Gefahr für den Sozialstaat

Das Attribut "wirtschaftsnah" charakterisiert Friedrich Merz nur unzureichend. Viele seiner Bemerkungen und seine Nähe zur Initiative Neue Soziale Marktwirtschaft zeigen, wes Geistes Kind er ist: marktliberal und sozialstaatsaversiv. Das ist etwas anderes als bloß "wirtschaftsnah". Staatliche und innergesellschaftliche Konkurrenz als vorrangige Leitidee kann man mögen oder nicht. Marktliberalismus auch als gesellschaftliches Prinzip anzuwenden, ist schlecht verhohlener Sozialdarwinismus.

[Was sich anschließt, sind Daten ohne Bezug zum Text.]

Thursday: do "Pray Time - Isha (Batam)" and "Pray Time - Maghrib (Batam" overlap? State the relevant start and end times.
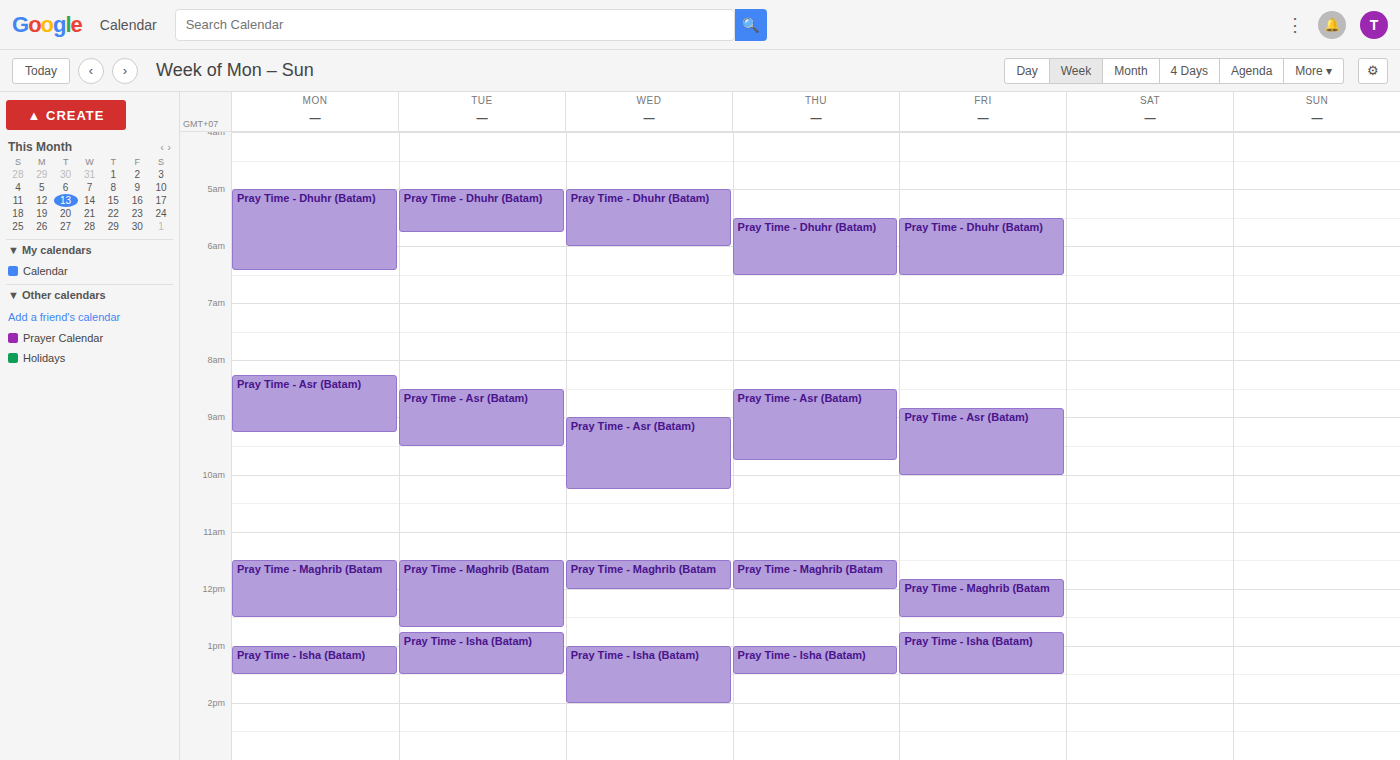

Mit Merz steht sehr viel mehr zur Wahl als nur eine Person. Eine spätere Kanzlerschaft käme einem zweiten, ideellen Mauerfall gleich. Sie könnte das Ende der sozialstaatlich verfassten Bundesrepublik einleiten. Wer will Verhältnisse wie in den USA? Friedrich Merz - cui bono? Die Antwort gibt sein berufliches Leben.

Cajus Wypior, Heilbronn

Endlich wieder unterscheidbar

Jeder, dem die Zukunft der Demokratie in Deutschland am Herzen liegt, muss hoffen, dass Friedrich Merz sich im Kampf um den CDU-Vorsitz durchsetzen wird. Denn mit seinem wirtschaftsliberalen und konservativen Profil besteht die Chance, die Programmatik der Union zu erneuern. Genauso wichtig ist aber, dass mit Merz ein streitbarer Politiker auf die politische Bühne zurückkommt. Beides bietet die Gelegenheit, dass die Politik endlich wieder zum Ort des politischen Streits unter Demokraten wird. Angela Merkels streit- und debattenloser Stil könnte überwunden werden. Das würde auch der SPD in der Eigenprofilierung und in der politischen Auseinandersetzung mit der Union helfen. Sie hätte wieder einen greifbaren Gegner. Endlich würde wieder zwischen Mitte-rechts und Mitte-links um Alternativen gestritten werden und nicht mehr nur mit den politischen Extremen. Möge Merkels Kanzlerschaft damit zwar ihre "Iden des Merz" und folglich ihr Ende erfahren, so könnte mit dem "Anti-Merkel" Merz, wie Robert Rossmann titelte, ein neuer Aufbruch für die demokratische Kultur in Deutschland verbunden sein.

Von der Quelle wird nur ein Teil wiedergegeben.